For the material below, count each line where the string "nose" appears, then return the total alone.

-------- Task input

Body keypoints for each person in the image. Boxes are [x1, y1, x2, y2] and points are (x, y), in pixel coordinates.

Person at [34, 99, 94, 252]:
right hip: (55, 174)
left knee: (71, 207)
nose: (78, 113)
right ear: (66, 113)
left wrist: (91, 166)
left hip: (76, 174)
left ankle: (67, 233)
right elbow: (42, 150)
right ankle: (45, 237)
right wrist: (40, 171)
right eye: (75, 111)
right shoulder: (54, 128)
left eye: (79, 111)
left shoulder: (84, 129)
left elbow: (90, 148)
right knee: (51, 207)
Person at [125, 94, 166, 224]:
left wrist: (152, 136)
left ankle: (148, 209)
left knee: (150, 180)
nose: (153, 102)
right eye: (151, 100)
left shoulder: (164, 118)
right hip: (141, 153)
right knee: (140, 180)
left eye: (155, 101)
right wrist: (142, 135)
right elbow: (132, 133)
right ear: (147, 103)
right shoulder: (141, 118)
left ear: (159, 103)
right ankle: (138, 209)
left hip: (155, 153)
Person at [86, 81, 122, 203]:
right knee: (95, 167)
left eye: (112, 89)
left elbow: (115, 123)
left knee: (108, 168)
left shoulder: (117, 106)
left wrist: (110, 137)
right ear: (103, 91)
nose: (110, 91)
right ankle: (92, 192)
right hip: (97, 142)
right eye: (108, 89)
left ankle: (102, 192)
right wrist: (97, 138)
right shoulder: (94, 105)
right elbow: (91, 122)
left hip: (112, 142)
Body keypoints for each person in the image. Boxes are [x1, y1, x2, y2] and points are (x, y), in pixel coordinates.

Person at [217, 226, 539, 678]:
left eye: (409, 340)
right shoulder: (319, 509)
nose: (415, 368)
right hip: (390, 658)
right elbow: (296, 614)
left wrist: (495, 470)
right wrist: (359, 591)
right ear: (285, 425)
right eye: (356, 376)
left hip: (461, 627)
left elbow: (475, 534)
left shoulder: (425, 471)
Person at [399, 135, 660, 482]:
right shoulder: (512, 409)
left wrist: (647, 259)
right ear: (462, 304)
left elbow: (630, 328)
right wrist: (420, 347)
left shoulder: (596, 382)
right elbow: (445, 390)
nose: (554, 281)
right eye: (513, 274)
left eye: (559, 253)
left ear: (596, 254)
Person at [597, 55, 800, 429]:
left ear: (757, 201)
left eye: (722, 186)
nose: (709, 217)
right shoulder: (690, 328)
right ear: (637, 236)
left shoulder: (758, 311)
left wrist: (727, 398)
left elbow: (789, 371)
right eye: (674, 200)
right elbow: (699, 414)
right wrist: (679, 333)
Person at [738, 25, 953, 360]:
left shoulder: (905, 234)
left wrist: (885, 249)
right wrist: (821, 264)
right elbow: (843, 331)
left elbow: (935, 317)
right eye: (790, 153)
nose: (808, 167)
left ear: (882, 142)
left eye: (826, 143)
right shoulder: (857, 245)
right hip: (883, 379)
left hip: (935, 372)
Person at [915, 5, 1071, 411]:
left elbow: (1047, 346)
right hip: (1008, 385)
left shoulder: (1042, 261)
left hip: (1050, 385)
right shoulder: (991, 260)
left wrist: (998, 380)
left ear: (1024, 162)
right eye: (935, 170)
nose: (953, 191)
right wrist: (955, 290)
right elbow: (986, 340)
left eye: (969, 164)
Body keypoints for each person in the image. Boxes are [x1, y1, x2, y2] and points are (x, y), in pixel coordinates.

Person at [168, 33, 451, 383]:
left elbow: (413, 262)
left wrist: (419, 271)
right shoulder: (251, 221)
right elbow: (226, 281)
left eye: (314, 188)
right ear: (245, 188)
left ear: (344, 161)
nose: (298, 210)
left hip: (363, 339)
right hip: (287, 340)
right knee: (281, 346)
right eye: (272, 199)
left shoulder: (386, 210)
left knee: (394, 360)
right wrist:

----------------

Answer box:
9